Pedaling slowly south along the undeveloped east bank of the river between Red Car Park and the Fletcher Bridge, I saw two amazing things I’d never seen before: 1) a battle brought by a tiny red-winged blackbird to a mighty great blue heron, and 2) a red duck.

Now I’m not sure what angered the miniscule blackbird — maybe the hunting heron was getting too close perhaps to the blackie’s nest in the tall arundo reeds. But that little fella took it to the heron with a full-contact dive-bombing assault. I’m not talking about just flitting around and zooming in only to pull up and avoid touching at that last moment.  It would barrel headlong into the big bird’s side, sometimes coming in for a landing and pecking the heck out of its back and wings before releasing to zoom noisily around some more.
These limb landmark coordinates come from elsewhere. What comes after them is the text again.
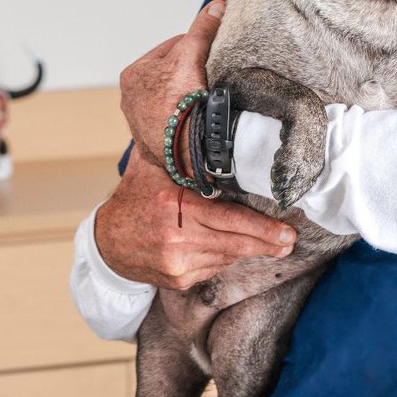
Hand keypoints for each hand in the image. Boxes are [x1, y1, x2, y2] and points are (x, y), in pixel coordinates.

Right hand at [94, 145, 297, 289]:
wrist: (106, 242)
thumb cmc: (136, 197)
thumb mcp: (154, 168)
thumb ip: (180, 150)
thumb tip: (202, 117)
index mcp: (175, 207)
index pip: (230, 220)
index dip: (263, 229)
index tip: (287, 232)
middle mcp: (177, 239)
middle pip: (235, 244)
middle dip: (268, 243)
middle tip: (290, 241)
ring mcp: (178, 263)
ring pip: (227, 257)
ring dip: (249, 249)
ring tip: (273, 244)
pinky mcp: (178, 279)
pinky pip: (214, 268)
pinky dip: (226, 257)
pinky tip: (234, 248)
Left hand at [119, 0, 223, 166]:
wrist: (182, 150)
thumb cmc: (180, 102)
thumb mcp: (192, 55)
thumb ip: (202, 29)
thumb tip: (215, 7)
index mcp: (133, 74)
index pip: (171, 47)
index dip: (195, 46)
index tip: (211, 52)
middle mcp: (131, 98)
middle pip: (171, 73)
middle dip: (189, 73)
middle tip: (211, 76)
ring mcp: (140, 121)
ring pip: (171, 97)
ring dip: (187, 95)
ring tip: (206, 97)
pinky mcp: (153, 141)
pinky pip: (173, 119)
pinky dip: (184, 116)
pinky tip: (198, 117)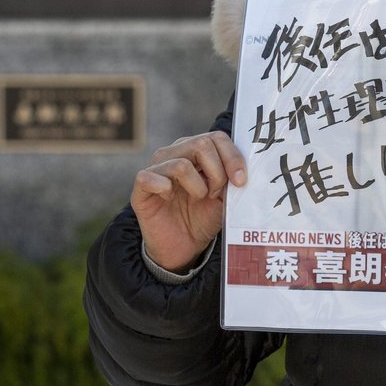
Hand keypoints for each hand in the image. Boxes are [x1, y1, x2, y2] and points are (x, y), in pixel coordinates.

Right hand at [131, 131, 245, 271]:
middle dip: (217, 173)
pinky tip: (170, 199)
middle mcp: (174, 153)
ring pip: (182, 164)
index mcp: (196, 151)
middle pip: (202, 144)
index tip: (240, 182)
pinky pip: (150, 177)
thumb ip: (233, 179)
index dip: (232, 158)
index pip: (216, 138)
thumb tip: (244, 170)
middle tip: (216, 194)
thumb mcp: (225, 197)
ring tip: (198, 199)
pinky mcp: (141, 187)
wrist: (184, 247)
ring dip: (197, 186)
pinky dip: (166, 189)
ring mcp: (156, 168)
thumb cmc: (204, 217)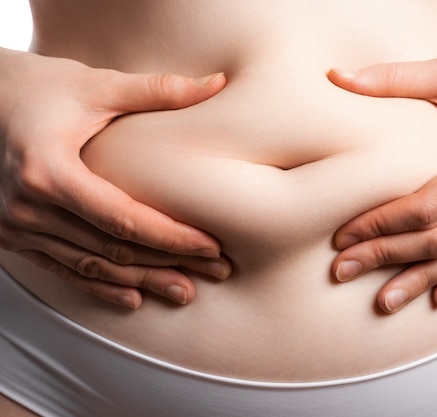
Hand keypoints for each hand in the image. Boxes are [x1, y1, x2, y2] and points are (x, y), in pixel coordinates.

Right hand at [0, 49, 230, 308]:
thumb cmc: (40, 88)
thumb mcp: (97, 85)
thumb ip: (158, 90)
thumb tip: (218, 82)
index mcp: (48, 171)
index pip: (123, 219)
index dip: (171, 237)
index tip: (211, 245)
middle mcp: (27, 207)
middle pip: (111, 248)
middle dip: (168, 263)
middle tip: (215, 271)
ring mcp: (15, 227)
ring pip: (91, 266)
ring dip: (142, 281)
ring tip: (186, 292)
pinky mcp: (12, 235)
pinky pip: (63, 269)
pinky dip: (100, 285)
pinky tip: (134, 297)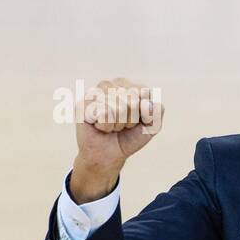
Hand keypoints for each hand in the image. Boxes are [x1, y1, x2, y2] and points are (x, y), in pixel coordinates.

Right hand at [71, 78, 163, 200]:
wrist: (109, 155)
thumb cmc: (130, 137)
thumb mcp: (151, 127)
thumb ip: (156, 113)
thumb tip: (148, 104)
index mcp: (130, 85)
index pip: (143, 92)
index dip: (143, 112)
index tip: (138, 119)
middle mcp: (112, 84)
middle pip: (131, 100)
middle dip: (130, 119)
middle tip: (122, 125)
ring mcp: (96, 92)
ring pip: (117, 107)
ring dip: (117, 123)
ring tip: (112, 126)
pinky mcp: (83, 103)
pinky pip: (103, 114)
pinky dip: (105, 127)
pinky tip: (100, 127)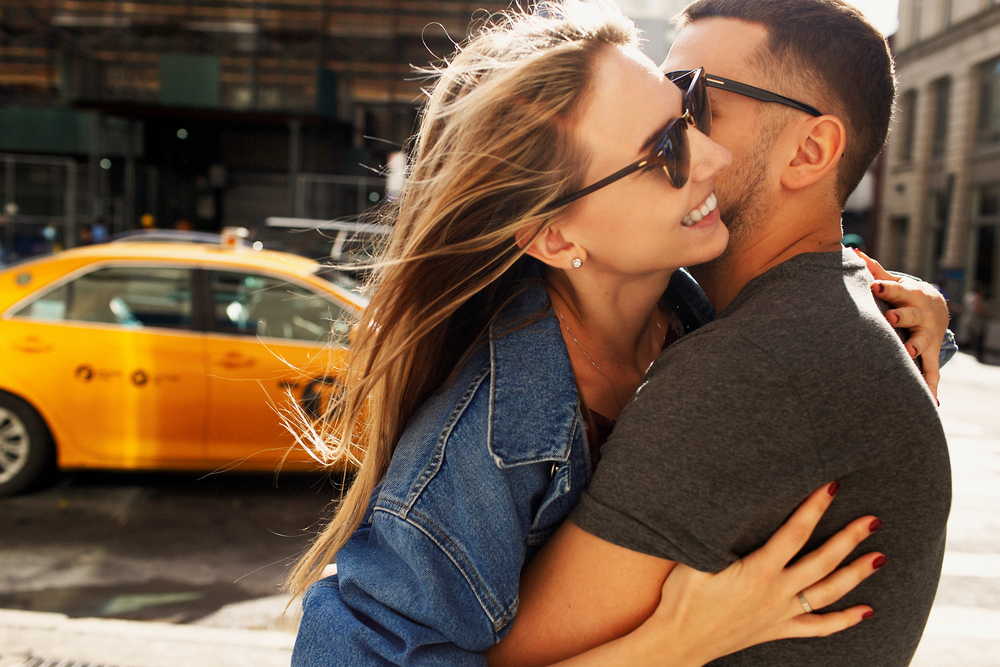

The heron could barely could be bothered — even when the blackie would grab feetfulls of its feathers and have at it. But it did eventually fly off downstream with the blackbird in close pursuit. After touching down and then flying off to a second landing spot the blackbird finally retreated and the heron immediately went stalking the surrounding waters for prey.

And that’s when I saw the red duck. Seriously, its body and head were rusty red and its wings were dark with centers that were white. I don’t know if my presence made it nervous, but it didn’t wait around before getting airborne and moving a safe distance upstream away from me.

Turns out it was a cinnamon teal.

The things you see when you stop and look.